══ Texte à analyser ══

Oui, c’est vrai. J’ai étudié la console ainsi que les nouveaux langages et formats de programmation. En même temps, je réfléchissais à la manière d’utiliser le stylet.

Iwata :

J’imagine que cela ne devait pas être très facile. Un élément important, on peut même dire l’essence-même, de Rhythm Tengoku pour le Game Boy Advance était d’appuyer sur les boutons en rythme. J’ai entendu dire que vous aviez beaucoup travaillé sur des éléments tels que l'audio et la programmation pour obtenir ce résultat. C’est vous qui étiez le responsable, Yone-san ?

Yone :

Oui. Les jeux se ressemblent tous dans le sens où, si vous appuyez sur un bouton, il doit y avoir une réponse. Pour la version de Game Boy Advance de Rhythm Tengoku, nous avons fait notre maximum pour qu'il y ait une réponse immédiate aux actions du joueur afin qu'il pense : "J'ai seulement appuyé sur un bouton !" Plus précisément, nous avons fait attention que le son de chaque effet sonne juste et clair.

Iwata Asks
Iwata :

Si la précision de la saisie est importante, les boutons sont parfois plus appropriés que le stylet.

Yone :

C’est vrai.

Iwata :

Mais si vous mettez au point un Rhythm Tengoku pour DS, vous voulez utiliser le stylet. Comment donnez-vous aux joueurs le sentiment de suivre le rythme avec le stylet ? Je suppose que vous avez dû en baver.

Osawa :

... Oui. Plus que tout le reste. Pour être honnête, au début, je me disais que si le stylet ne marchait pas, nous en reviendrions aux boutons. En même temps, la console ayant évolué, l’idée de voir les joueurs faire à nouveau la même chose me déplaisait.

Iwata :

C’était un moment difficile. Il me semblait que cela prenait longtemps et que les recherches préparatoires traînaient.

Osawa :

Par exemple, au tout début, nous avions pensé à une méthode de saisie où vous deviez toucher les bords de l’écran tactile avec le stylet. Cela aurait fait un bruit sec. Le problème, c'est que cela semblait un peu trop difficile.

Iwata :

Vous vouliez quelque chose de satisfaisant.

Osawa :

Oui. Nous avons ensuite essayé un petit glissement avec le stylet. Cela a donné lieu à ce léger mouvement de glisser que nous avons finalement adopté. Il faut un peu de temps pour s’habituer aux moments où il faut combiner force et mouvement de glisser. Nous avons avancé par petites touches jusqu’à ce que le joueur puisse apprécier le mode de saisie. Cependant, nous gardions toujours en tête la possibilité de revenir aux jeux avec les boutons. À la fin, nous avons réalisé qu’en combinant le son et le mouvement du stylet, nous obtenions un bon rendu du rythme et nous avons décidé d'utiliser le stylet...

═══
══ Données ══

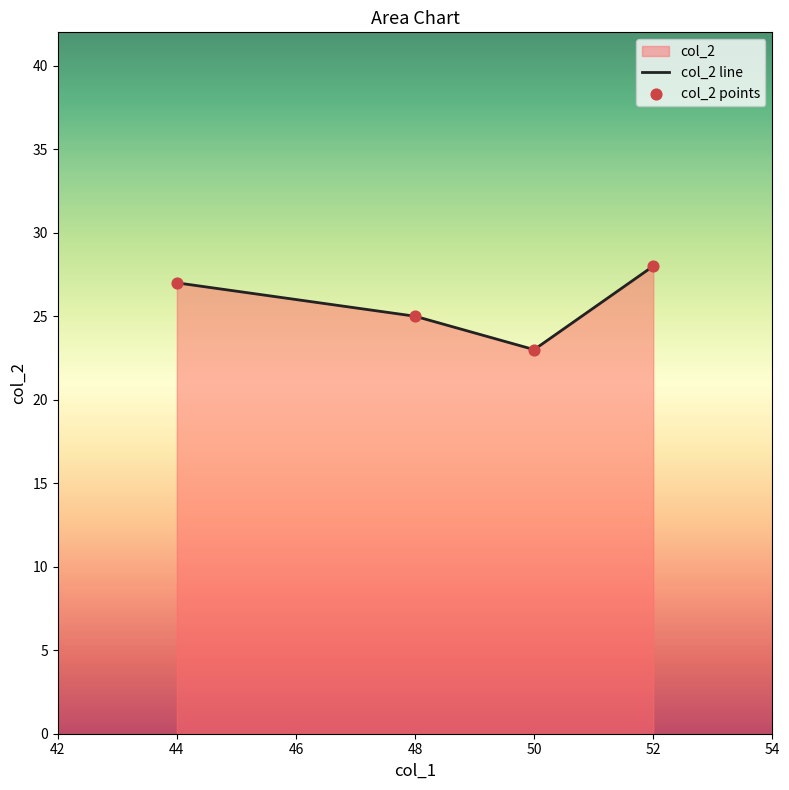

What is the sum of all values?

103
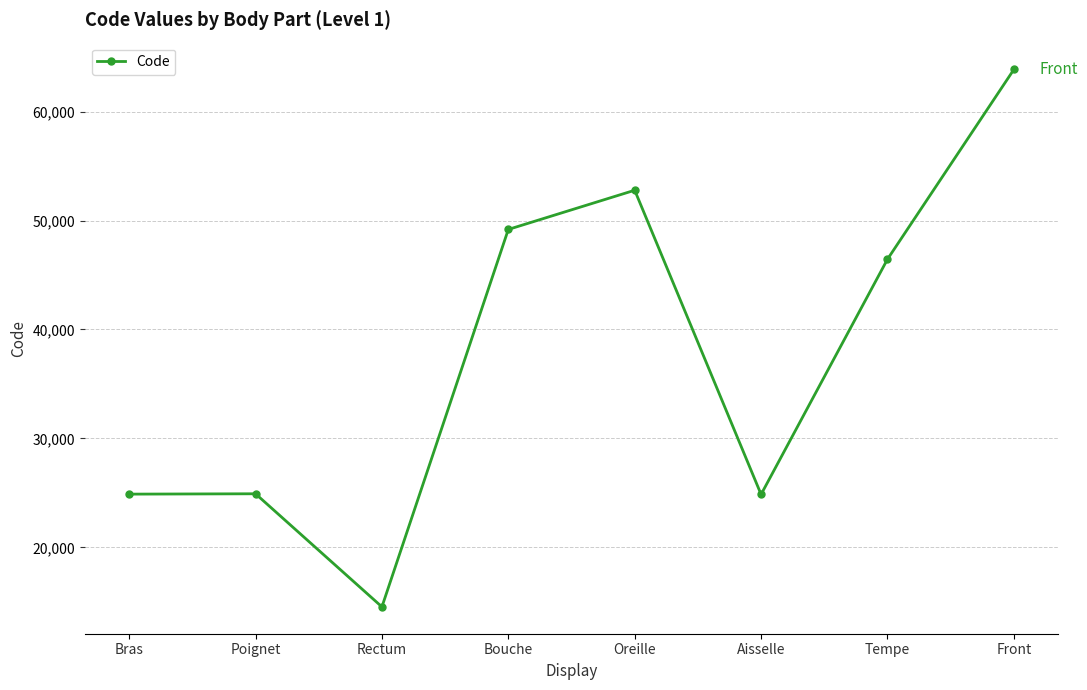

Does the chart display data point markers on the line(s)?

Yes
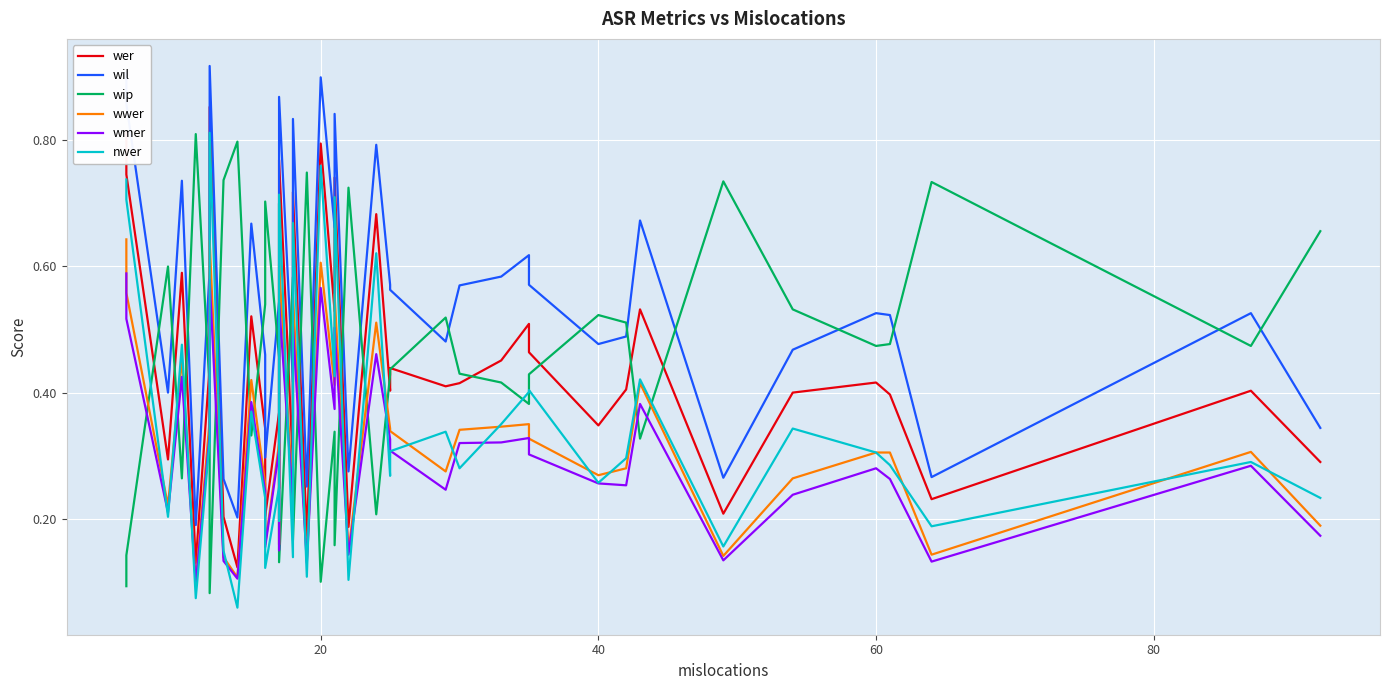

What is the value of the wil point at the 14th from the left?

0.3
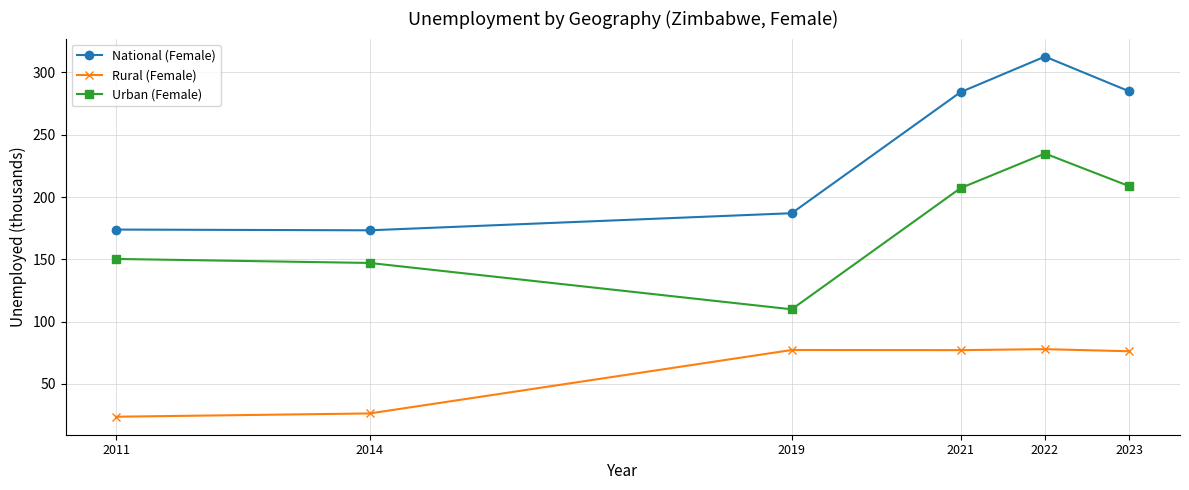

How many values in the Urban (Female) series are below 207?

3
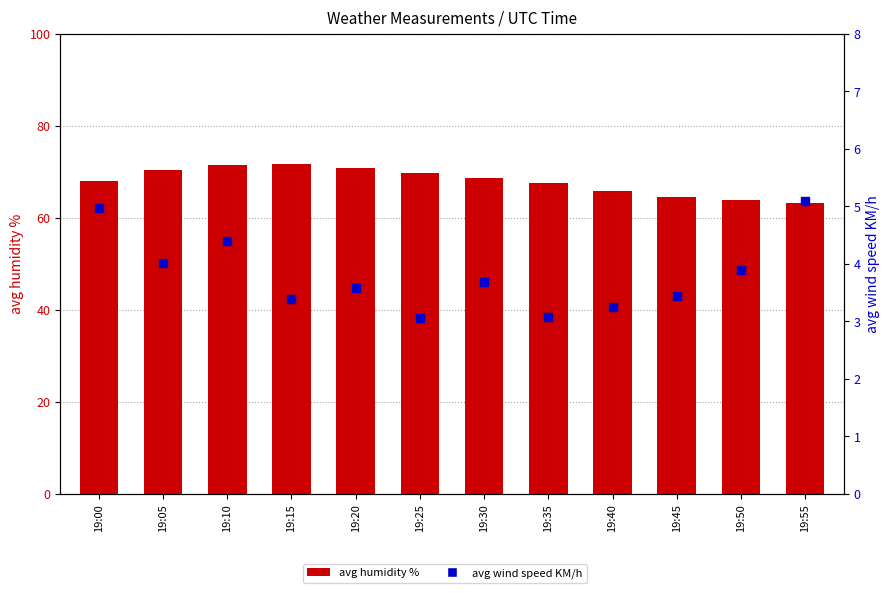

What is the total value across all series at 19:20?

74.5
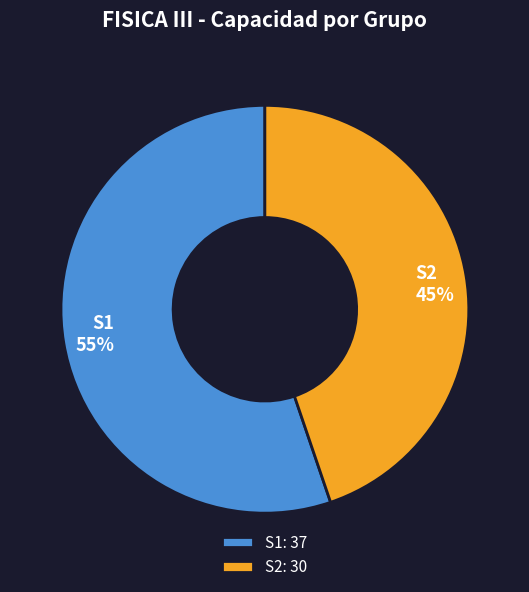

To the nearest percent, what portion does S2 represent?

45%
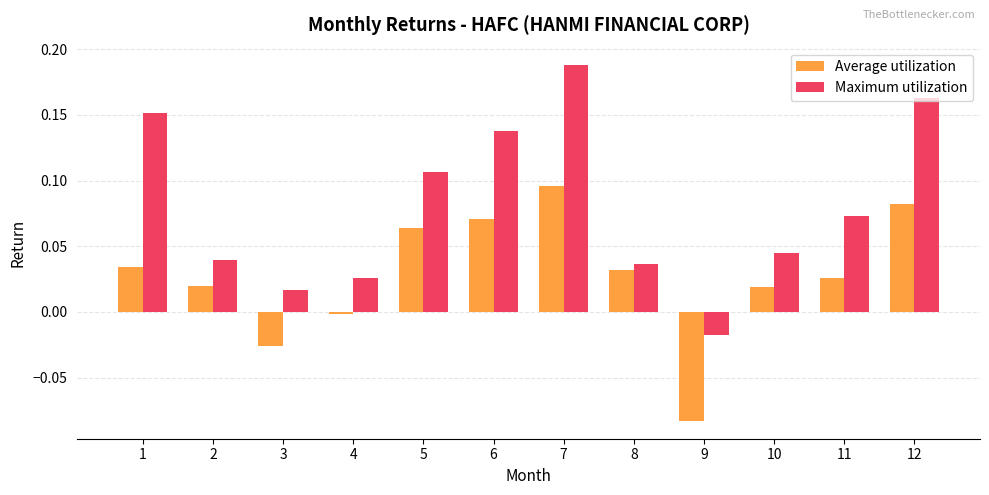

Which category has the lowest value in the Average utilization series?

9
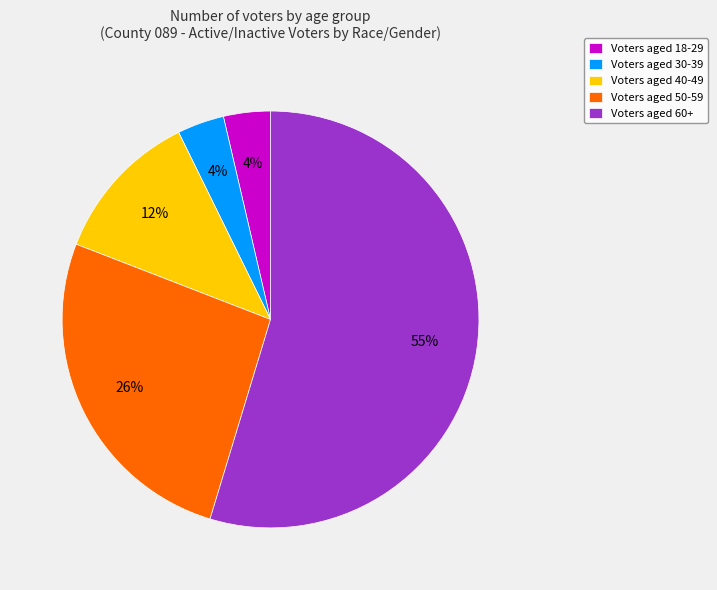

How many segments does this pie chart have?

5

═══

**Consigne**
Répondez aux questions suivantes à partir de l'entretien sur Rhythm Tengoku.
1. Pour la version Game Boy Advance, à quoi l'équipe a-t-elle fait attention concernant le son de chaque effet ?
2. Quelle méthode de saisie avait été envisagée « au tout début » pour la version DS ?
3. Quel mouvement du stylet a finalement été adopté ?

**Corrigé**
1. L'équipe a fait attention à ce que le son de chaque effet sonne juste et clair.
2. Il fallait toucher les bords de l'écran tactile avec le stylet.
3. C'est un léger mouvement de glisser avec le stylet.